At the end of Great Russell Street I walk straight across Tottenham Court Road and onto the narrow Hanway Street that runs behind Oxford Street for a little while and which is home to a number of Spanish bars and Japanese restaurants. Hanway Street takes me onto Oxford Street at a point where it is possible to walk straight across the road and into Soho Square. It is a good way of dodging the slow moving crowds that are always on Oxford Street. I come off Soho Square onto Carlisle Street which I follow to the end where it becomes a path that takes me through Great Chapel Street and Sheraton Street and then across Wardour Street down to the end of Albany Street where it leads onto Poland Street. I am threading my way Soho at this point of course and the people on the streets in this part of town always seem to be walking fast, like they have somewhere really important to get to which they probably do. I take a right onto Poland Street walking past the popular American ribs joint and then I take a left onto Marlborough Street which I walk across and walk along until I get to Ramilies Street which I turn down and then emerge again onto Oxford Street next to Marks and Spencer and a stone’s throw away from Oxford Circus.
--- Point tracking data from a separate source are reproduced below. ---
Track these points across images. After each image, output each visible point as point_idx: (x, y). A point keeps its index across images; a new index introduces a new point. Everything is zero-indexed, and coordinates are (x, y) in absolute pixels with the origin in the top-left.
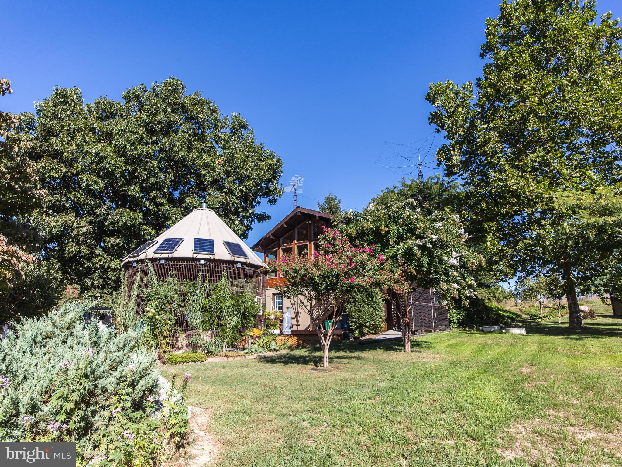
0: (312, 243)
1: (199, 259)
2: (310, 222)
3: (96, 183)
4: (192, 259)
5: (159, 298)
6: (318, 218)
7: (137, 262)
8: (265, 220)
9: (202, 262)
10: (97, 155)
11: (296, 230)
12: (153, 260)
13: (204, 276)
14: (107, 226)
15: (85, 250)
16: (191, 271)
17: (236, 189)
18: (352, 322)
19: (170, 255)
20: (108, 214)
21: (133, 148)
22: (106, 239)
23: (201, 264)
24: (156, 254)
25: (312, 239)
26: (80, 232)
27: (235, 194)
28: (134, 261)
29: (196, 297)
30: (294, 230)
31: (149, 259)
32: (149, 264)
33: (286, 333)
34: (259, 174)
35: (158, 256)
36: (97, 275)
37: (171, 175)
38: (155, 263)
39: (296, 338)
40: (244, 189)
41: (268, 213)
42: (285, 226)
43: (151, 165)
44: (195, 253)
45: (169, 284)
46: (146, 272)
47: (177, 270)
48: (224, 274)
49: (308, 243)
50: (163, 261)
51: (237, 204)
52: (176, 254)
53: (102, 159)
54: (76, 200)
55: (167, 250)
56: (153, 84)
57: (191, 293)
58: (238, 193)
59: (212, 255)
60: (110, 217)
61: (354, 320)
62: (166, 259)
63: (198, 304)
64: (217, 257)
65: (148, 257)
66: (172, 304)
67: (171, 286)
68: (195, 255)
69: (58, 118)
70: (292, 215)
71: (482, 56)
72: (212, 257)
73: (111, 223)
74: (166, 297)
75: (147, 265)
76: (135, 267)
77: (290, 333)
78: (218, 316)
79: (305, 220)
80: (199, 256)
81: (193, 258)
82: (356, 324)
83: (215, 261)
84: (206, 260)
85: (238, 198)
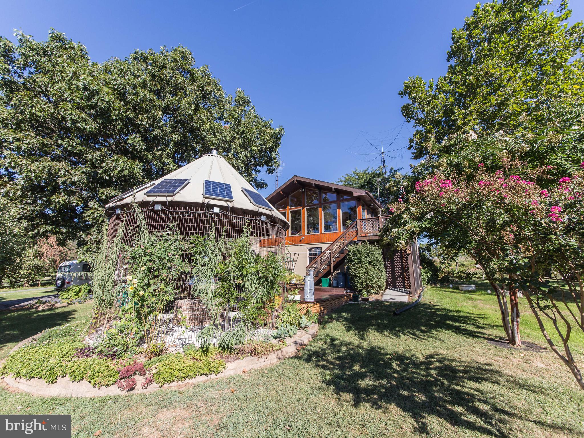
0: (305, 208)
1: (213, 206)
2: (303, 190)
3: (84, 120)
4: (202, 206)
5: (150, 261)
6: (314, 185)
7: (121, 207)
8: (263, 187)
9: (217, 210)
10: (85, 88)
11: (290, 197)
12: (143, 205)
13: (218, 231)
14: (101, 174)
15: (75, 201)
16: (200, 221)
17: (241, 153)
18: (358, 282)
19: (170, 199)
20: (103, 161)
21: (134, 91)
22: (99, 190)
23: (215, 214)
24: (148, 196)
25: (306, 204)
26: (69, 180)
27: (240, 158)
28: (117, 207)
29: (206, 259)
30: (288, 197)
31: (136, 203)
32: (138, 210)
33: (308, 300)
34: (264, 140)
35: (151, 199)
36: (95, 229)
37: (177, 136)
38: (147, 210)
39: (318, 305)
40: (249, 155)
41: (266, 182)
42: (281, 192)
43: (155, 114)
44: (206, 198)
45: (166, 240)
46: (132, 222)
47: (180, 220)
48: (245, 228)
49: (301, 208)
50: (158, 207)
51: (242, 167)
52: (178, 198)
53: (93, 94)
54: (69, 148)
55: (166, 191)
56: (162, 48)
57: (200, 253)
58: (243, 157)
59: (230, 202)
60: (104, 164)
61: (360, 281)
62: (163, 203)
63: (209, 271)
64: (237, 204)
65: (136, 200)
66: (169, 268)
67: (169, 243)
68: (206, 201)
69: (47, 55)
70: (288, 183)
71: (448, 60)
72: (230, 205)
73: (105, 171)
74: (160, 259)
75: (135, 211)
76: (118, 215)
77: (313, 300)
78: (238, 286)
79: (299, 188)
80: (213, 202)
81: (203, 203)
82: (362, 285)
83: (233, 210)
84: (222, 207)
85: (243, 162)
If I do this walk in the middle of the week I feel lucky that I have the chance to do so, and that I have the time to take in the wonder of the city when so many people around me are obviously in a rush trying to get from A to B, whether it be going out of the office to grab a sandwich and do a quick bit of shopping or just trying to get to their next appointment. It is doubtful whether they have the time to see the same things as me, even if it is just to look up at the trees and see them swaying in the breeze, although I could be wrong of course. Who is to say what the capacity is of other peoples’ awareness? As far as I’m concerned however the sights of a city like London are truly amazing and I love the place more than for many years I would ever have thought possible.